Direktur Eksekutif UNEP, Inger Andersen, mengatakan bahwa masa depan akan membawa banyak ketidakpastian. Namun gelombang panas ekstrem—seperti yang memecahkan rekor serta memperparah kebakaran hutan dan kekeringan pada musim panas di belahan bumi utara tahun ini—telah membuktikan bahwa dampak perubahan iklim akan datang lebih cepat, menghantam lebih keras, dan berlangsung lebih lama.
“Kita harus bertindak dengan urgensi dan tekad yang kuat. Setiap fraksi derajat kenaikan suhu yang dapat dihindari, setiap tahun yang dapat memangkas durasi pelampauan batas suhu, serta setiap tindakan adaptasi yang dilakukan akan menyelamatkan nyawa, melindungi ekosistem, dan mengurangi kerugian ekonomi,” ujarnya Rabu, 2 September 2026.
Debra Roberts, salah satu penulis laporan sekaligus ketua bersama Panel Antarpemerintah tentang Perubahan Iklim (IPCC), mengatakan bahwa pesan utama laporan tersebut adalah "aturan main kini telah berubah".
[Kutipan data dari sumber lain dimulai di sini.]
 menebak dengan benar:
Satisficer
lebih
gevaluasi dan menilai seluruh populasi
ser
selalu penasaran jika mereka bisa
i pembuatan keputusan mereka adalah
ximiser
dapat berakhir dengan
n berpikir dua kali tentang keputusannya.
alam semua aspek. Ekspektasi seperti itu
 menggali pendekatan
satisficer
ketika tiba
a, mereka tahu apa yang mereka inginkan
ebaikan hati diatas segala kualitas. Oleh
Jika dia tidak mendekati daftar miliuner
"Pendekatan yang ada saat ini tidak lagi memadai untuk tujuan tersebut," ujarnya. "Menurut saya, itulah seruan utamanya. Kita kini harus menata ulang tata kelola iklim kita agar mampu menghadapi skenario pelampauan batas suhu)," kata Roberts.
Menurut Roberts, hal itu tidak hanya mencakup pengurangan polusi dan penyingkiran karbon, tetapi juga adaptasi yang berani untuk melindungi infrastruktur dan mata pencaharian, menjaga dukungan politik dan sosial bagi upaya pengurangan emisi, serta mencegah pengalihan sumber daya untuk penanganan krisis.
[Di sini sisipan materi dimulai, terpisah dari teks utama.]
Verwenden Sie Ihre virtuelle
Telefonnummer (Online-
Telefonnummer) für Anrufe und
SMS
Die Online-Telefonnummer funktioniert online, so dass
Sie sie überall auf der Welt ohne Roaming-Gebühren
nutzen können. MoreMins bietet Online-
Climate Analytics, sebuah lembaga sains dan kebijakan, mengapresiasi laporan tersebut karena telah memaparkan masalah dengan jelas, namun menilai laporan itu kurang berhasil dalam "menunjukkan kepada kita bahwa ada jalan keluarnya".
Bill Hare, kepala eksekutif Climate Analytics mengatakan, UNEP hampir tidak menyinggung perlunya penghentian bertahap penggunaan bahan bakar fosil, ataupun bukti yang menunjukkan pencapaian emisi nol riil dapat dilakukan di banyak sektor energi pada pertengahan abad ini.
Para penulis laporan tersebut merujuk pada penelitian sebelumnya yang menemukan bahwa untuk membatasi kenaikan suhu hingga sekitar 1,8°C, emisi global harus dipangkas setengahnya pada 2035. Mereka menyatakan bahwa kebijakan nasional saat ini diperkirakan akan menyebabkan kenaikan suhu setidaknya 2,3°C, namun pembatasan kenaikan suhu di bawah 2°C masih dimungkinkan jika berbagai negara memenuhi komitmen emisi nol bersih pada pertengahan abad ini.